4) I need to see his strengths first.
Ben faces many challenges that can overwhelm both him and those who work with him every day. It’s human nature to focus on the weaknesses first, but I’ve watched my little guy quickly become defeated with this approach. One night I made him erase a sight word three times in an attempt to get the letters straighter, smaller, and following the correct pathway. Each time he wrote the word he became more and more agitated as my frustration crept higher and higher. The next night I changed my approach, encouraging his attempts and providing him concrete feedback when needed. I broke the task down into smaller parts and gave him examples, with a much more positive result. While we must help our children with their areas of need, we also cannot ignore their strengths. And so, now, I ask myself, “What is he doing right? What gifts does he bring to this world? What does he enjoy doing and learning?” And I begin there. Ben has an amazing memory and an uncanny ability to imitate voices and sounds. He loved watching plays on the cruise ship and sings along to show tunes in the car with me every day, so I’ve signed him up for drama classes. I’m hoping his strengths will shine on the stage, but if they don’t, we’ll try something else. The point is giving him the opportunity to try.

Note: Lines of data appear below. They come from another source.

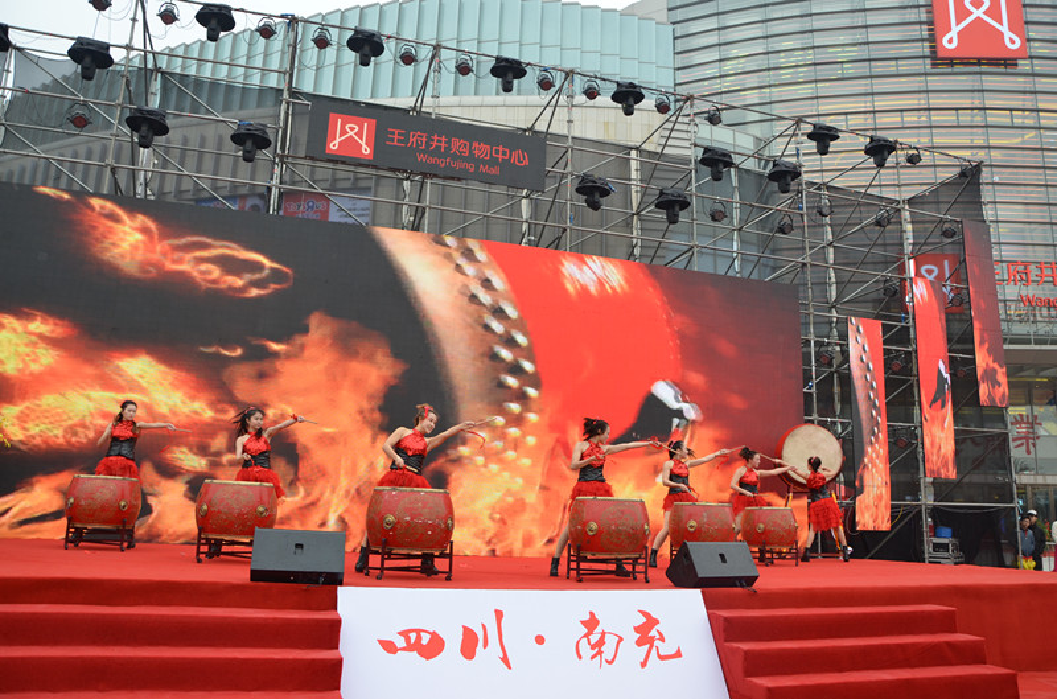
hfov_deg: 67.5
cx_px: 528
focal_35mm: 27
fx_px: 791
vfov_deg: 47.7
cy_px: 350
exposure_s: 1/125
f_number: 5.6
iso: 250
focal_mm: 18
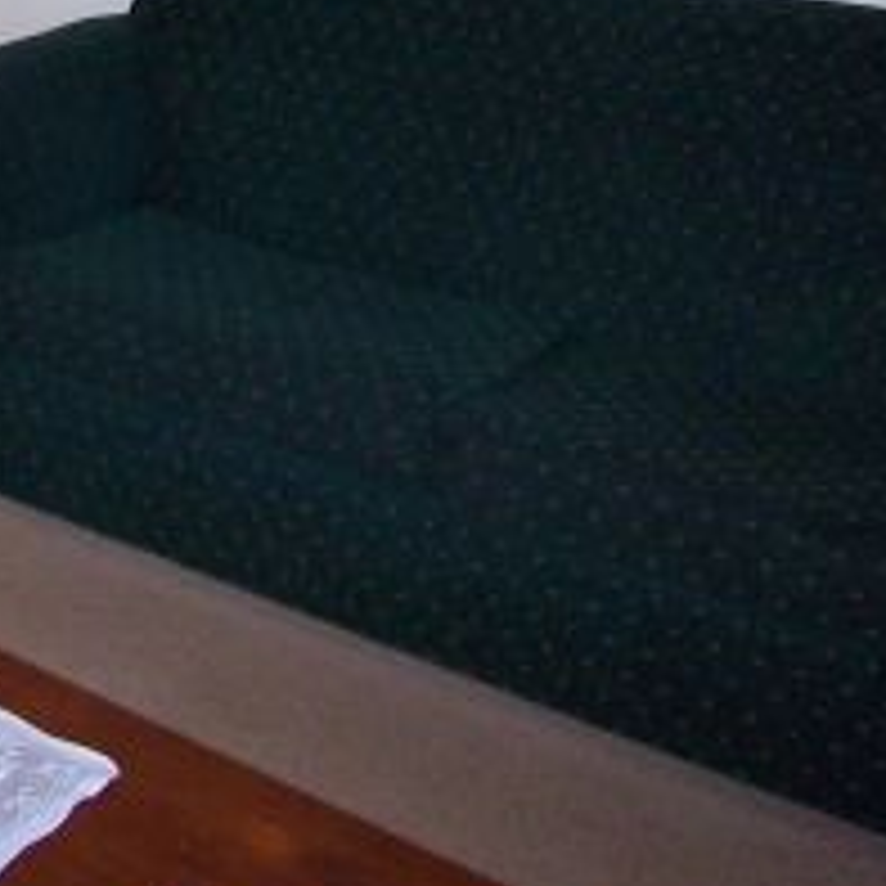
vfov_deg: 25.0
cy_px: 18
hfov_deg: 23.3
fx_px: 1911
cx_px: -252
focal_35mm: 66
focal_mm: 3.8
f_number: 2.8
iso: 200
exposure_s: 1/30
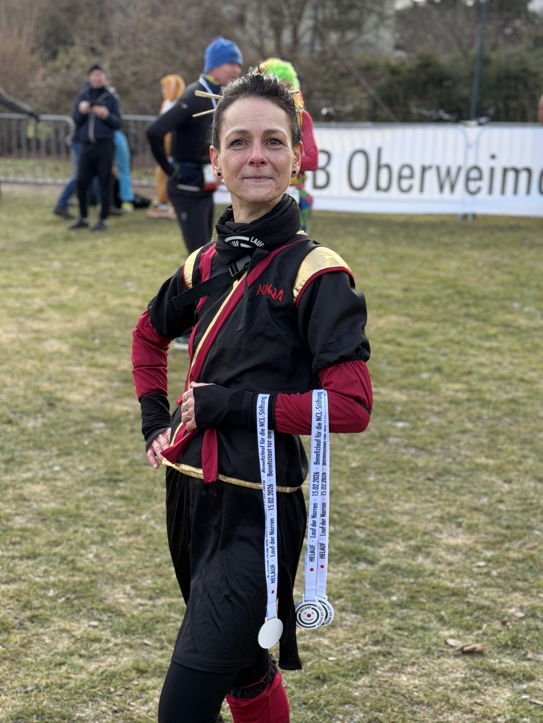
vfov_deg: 39.7
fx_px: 1004
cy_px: 362
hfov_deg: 30.3
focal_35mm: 48
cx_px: 272
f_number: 1.78
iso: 64
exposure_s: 1/786
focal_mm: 6.76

5) I need to make decisions for him based on his needs, not based on what I would need in that circumstance.
I am not autistic so I recognize that I will never experience the world the way Ben experiences it. Even though I make decisions for Ben every day, I have to be careful not to presume to know how it feels to live in this world as an autistic person. And yet, I can take the time to understand his sensory profile, his processing speed, and his learning style. And then, rather than dismissing his neurology because it is different than mine, I honor his needs whenever I can. When I have a decision to make, I try to think about it from Ben’s point of view rather than my own. If Ben tells me that he does not want to do the ride at Disney because the room is too dark…or noisy…I respect his need and we walk away (even if we waited in line for thirty minutes). I also have to keep in mind that what may work for most kids may not be what’s best for Ben. And when I take the time to give Ben what he needs, he astounds me with what is he capable of doing.
I am a person who functions best with a plan and a clear path. Ben has taught me that it is okay to take life day by day, to step out of my comfort zone, to consider new possibilities. And, every time I do, I am amazed at the results. I may make mistakes, but I try to make the best decisions I can, based on the information that I have at the time.
Because he is worth the best I have to give.
Because he is worth the best I have to give.